The downside EM target was hit last Thursday in the SPY, yet the call in-out spreads with 30JUN options were just too expensive due to vol skew. I punted and went long a SPY 30JUN 242 call for $.48, which I closed Friday for a $.67 credit. This gave me a net $17/contract profit on the trade, which was a net 35% return on capital after commissions.
I have the following positions:
- SPY 21JUL 229/230 Debit Put Spread (5/15) was entered for a $.14 debit.
Nothing else to enter at this time.
I have the following positions:
- SPY 21JUL248/249 debit call spread (6/26) was entered for $.16. This is an inexpensive, high reward-to-risk trade that’s looking for the SPY to head up to the expected move by the JUL expiry.
The only long that I like right now is UPS; a break above $111 means that I would take a $1-wide debit spread for about $.50 debit, using 28JUL options.
The “Hindenburg Strategy” is meant to capture “value” from successive corrections that lead up to the final “death spiral” with a Bear Market. The basic principle is to buy 3-month out long puts on the SPY, and to finance those puts by the sale of credit spreads.

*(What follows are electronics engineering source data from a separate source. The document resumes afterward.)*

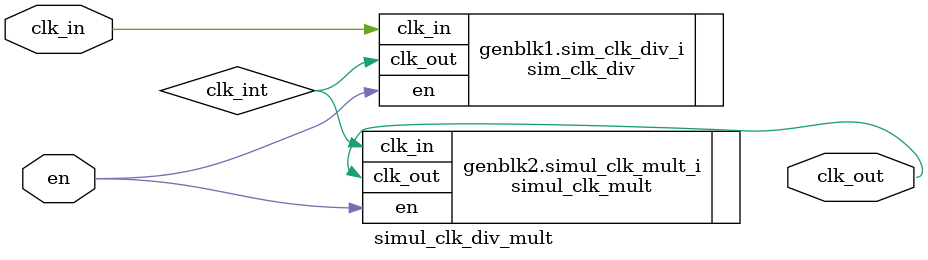
<source format=v>

/*!
 * <b>Module:</b>simul_clk_div_mult
 * @file simul_clk_div_mult.v
 * @date 2015-10-12  
 * @author Andrey Filippov     
 *
 * @brief Simulation clock rational multiplier
 *
 * @copyright Copyright (c) 2015 Elphel, Inc .
 *
 * <b>License:</b>
 *
 * simul_clk_div_mult.v is free software; you can redistribute it and/or modify
 * it under the terms of the GNU General Public License as published by
 * the Free Software Foundation, either version 3 of the License, or
 * (at your option) any later version.
 *
 *  simul_clk_div_mult.v is distributed in the hope that it will be useful,
 * but WITHOUT ANY WARRANTY; without even the implied warranty of
 * MERCHANTABILITY or FITNESS FOR A PARTICULAR PURPOSE.  See the
 * GNU General Public License for more details.
 *
 * You should have received a copy of the GNU General Public License
 * along with this program.  If not, see <http://www.gnu.org/licenses/> .
 *
 * Additional permission under GNU GPL version 3 section 7:
 * If you modify this Program, or any covered work, by linking or combining it
 * with independent modules provided by the FPGA vendor only (this permission
 * does not extend to any 3-rd party modules, "soft cores" or macros) under
 * different license terms solely for the purpose of generating binary "bitstream"
 * files and/or simulating the code, the copyright holders of this Program give
 * you the right to distribute the covered work without those independent modules
 * as long as the source code for them is available from the FPGA vendor free of
 * charge, and there is no dependence on any encrypted modules for simulating of
 * the combined code. This permission applies to you if the distributed code
 * contains all the components and scripts required to completely simulate it
 * with at least one of the Free Software programs.
 */
`timescale 1ns/1ps

module  simul_clk_div_mult#(
        parameter MULTIPLIER = 3,
        parameter DIVISOR =    5,
        parameter SKIP_FIRST = 5
    ) (
        input      clk_in,
        input      en,
        output     clk_out
);
    wire clk_int;
    generate
        if (DIVISOR > 1) 
            sim_clk_div #(
                .DIVISOR   (DIVISOR)
            ) sim_clk_div_i (
                .clk_in   (clk_in), // input
                .en       (en), // input
                .clk_out  (clk_int) // output
            );
        else
            assign clk_int = clk_in;
    endgenerate
    generate
        if (MULTIPLIER > 1) 
            simul_clk_mult #(
                .MULTIPLIER (MULTIPLIER),
                .SKIP_FIRST (SKIP_FIRST)
            ) simul_clk_mult_i (
                .clk_in  (clk_int), // input
                .en      (en), // input
                .clk_out (clk_out) // output
            );
        else
            assign clk_out = clk_int;
    endgenerate
endmodule


</source>
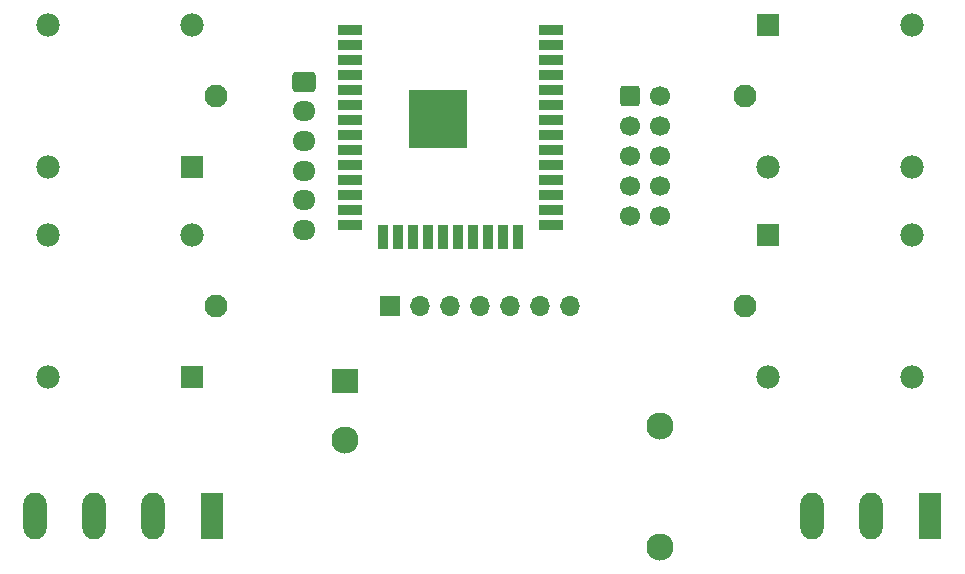
<source format=gbr>
%TF.GenerationSoftware,KiCad,Pcbnew,(6.0.4)*%
%TF.CreationDate,2022-04-18T16:03:53+05:30*%
%TF.ProjectId,esp32 switch,65737033-3220-4737-9769-7463682e6b69,rev?*%
%TF.SameCoordinates,Original*%
%TF.FileFunction,Soldermask,Top*%
%TF.FilePolarity,Negative*%
%FSLAX46Y46*%
G04 Gerber Fmt 4.6, Leading zero omitted, Abs format (unit mm)*
G04 Created by KiCad (PCBNEW (6.0.4)) date 2022-04-18 16:03:53*
%MOMM*%
%LPD*%
G01*
G04 APERTURE LIST*
G04 Aperture macros list*
%AMRoundRect*
0 Rectangle with rounded corners*
0 $1 Rounding radius*
0 $2 $3 $4 $5 $6 $7 $8 $9 X,Y pos of 4 corners*
0 Add a 4 corners polygon primitive as box body*
4,1,4,$2,$3,$4,$5,$6,$7,$8,$9,$2,$3,0*
0 Add four circle primitives for the rounded corners*
1,1,$1+$1,$2,$3*
1,1,$1+$1,$4,$5*
1,1,$1+$1,$6,$7*
1,1,$1+$1,$8,$9*
0 Add four rect primitives between the rounded corners*
20,1,$1+$1,$2,$3,$4,$5,0*
20,1,$1+$1,$4,$5,$6,$7,0*
20,1,$1+$1,$6,$7,$8,$9,0*
20,1,$1+$1,$8,$9,$2,$3,0*%
G04 Aperture macros list end*
%ADD10R,2.300000X2.000000*%
%ADD11C,2.300000*%
%ADD12R,1.700000X1.700000*%
%ADD13O,1.700000X1.700000*%
%ADD14R,2.000000X0.900000*%
%ADD15R,0.900000X2.000000*%
%ADD16R,5.000000X5.000000*%
%ADD17R,1.980000X3.960000*%
%ADD18O,1.980000X3.960000*%
%ADD19R,1.980000X1.980000*%
%ADD20C,1.980000*%
%ADD21C,1.935000*%
%ADD22RoundRect,0.250000X-0.725000X0.600000X-0.725000X-0.600000X0.725000X-0.600000X0.725000X0.600000X0*%
%ADD23O,1.950000X1.700000*%
%ADD24RoundRect,0.250000X-0.600000X-0.600000X0.600000X-0.600000X0.600000X0.600000X-0.600000X0.600000X0*%
%ADD25C,1.700000*%
G04 APERTURE END LIST*
D10*
%TO.C,PS1*%
X120650000Y-87670000D03*
D11*
X120650000Y-92670000D03*
X147320000Y-91480000D03*
X147320000Y-101680000D03*
%TD*%
D12*
%TO.C,J6*%
X124460000Y-81280000D03*
D13*
X127000000Y-81280000D03*
X129540000Y-81280000D03*
X132080000Y-81280000D03*
X134620000Y-81280000D03*
X137160000Y-81280000D03*
X139700000Y-81280000D03*
%TD*%
D14*
%TO.C,U2*%
X121040000Y-57955000D03*
X121040000Y-59225000D03*
X121040000Y-60495000D03*
X121040000Y-61765000D03*
X121040000Y-63035000D03*
X121040000Y-64305000D03*
X121040000Y-65575000D03*
X121040000Y-66845000D03*
X121040000Y-68115000D03*
X121040000Y-69385000D03*
X121040000Y-70655000D03*
X121040000Y-71925000D03*
X121040000Y-73195000D03*
X121040000Y-74465000D03*
D15*
X123825000Y-75465000D03*
X125095000Y-75465000D03*
X126365000Y-75465000D03*
X127635000Y-75465000D03*
X128905000Y-75465000D03*
X130175000Y-75465000D03*
X131445000Y-75465000D03*
X132715000Y-75465000D03*
X133985000Y-75465000D03*
X135255000Y-75465000D03*
D14*
X138040000Y-74465000D03*
X138040000Y-73195000D03*
X138040000Y-71925000D03*
X138040000Y-70655000D03*
X138040000Y-69385000D03*
X138040000Y-68115000D03*
X138040000Y-66845000D03*
X138040000Y-65575000D03*
X138040000Y-64305000D03*
X138040000Y-63035000D03*
X138040000Y-61765000D03*
X138040000Y-60495000D03*
X138040000Y-59225000D03*
X138040000Y-57955000D03*
D16*
X128540000Y-65455000D03*
%TD*%
D17*
%TO.C,J1*%
X109360000Y-99060000D03*
D18*
X104360000Y-99060000D03*
X99360000Y-99060000D03*
X94360000Y-99060000D03*
%TD*%
D19*
%TO.C,K3*%
X156460000Y-57500000D03*
D20*
X156460000Y-69500000D03*
D21*
X154460000Y-63500000D03*
D20*
X168660000Y-57500000D03*
X168660000Y-69500000D03*
%TD*%
D17*
%TO.C,J2*%
X170180000Y-99060000D03*
D18*
X165180000Y-99060000D03*
X160180000Y-99060000D03*
%TD*%
D19*
%TO.C,K1*%
X107700000Y-87280000D03*
D20*
X107700000Y-75280000D03*
D21*
X109700000Y-81280000D03*
D20*
X95500000Y-87280000D03*
X95500000Y-75280000D03*
%TD*%
D22*
%TO.C,J5*%
X117140000Y-62330000D03*
D23*
X117140000Y-64830000D03*
X117140000Y-67330000D03*
X117140000Y-69830000D03*
X117140000Y-72330000D03*
X117140000Y-74830000D03*
%TD*%
D19*
%TO.C,K4*%
X156460000Y-75280000D03*
D20*
X156460000Y-87280000D03*
D21*
X154460000Y-81280000D03*
D20*
X168660000Y-75280000D03*
X168660000Y-87280000D03*
%TD*%
D24*
%TO.C,J4*%
X144780000Y-63500000D03*
D25*
X147320000Y-63500000D03*
X144780000Y-66040000D03*
X147320000Y-66040000D03*
X144780000Y-68580000D03*
X147320000Y-68580000D03*
X144780000Y-71120000D03*
X147320000Y-71120000D03*
X144780000Y-73660000D03*
X147320000Y-73660000D03*
%TD*%
D19*
%TO.C,K2*%
X107700000Y-69500000D03*
D20*
X107700000Y-57500000D03*
D21*
X109700000Y-63500000D03*
D20*
X95500000Y-69500000D03*
X95500000Y-57500000D03*
%TD*%
M02*

</source>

Quite honestly, selling the “financing” trades has been a huge challenge in this low-vol environment. I will only sell put spreads on decent pullbacks that allow me to secure put spreads 10% OTM
I will likely clear all put options if the price drops 5% from the recent highs at SPX 2400. Not sure that I can expect much more than that given the current climate.
We currently have the following positions in play with this strategy:
- SPY AUG17 214 long puts (5/2) – I entered this position for a $1.22 debit.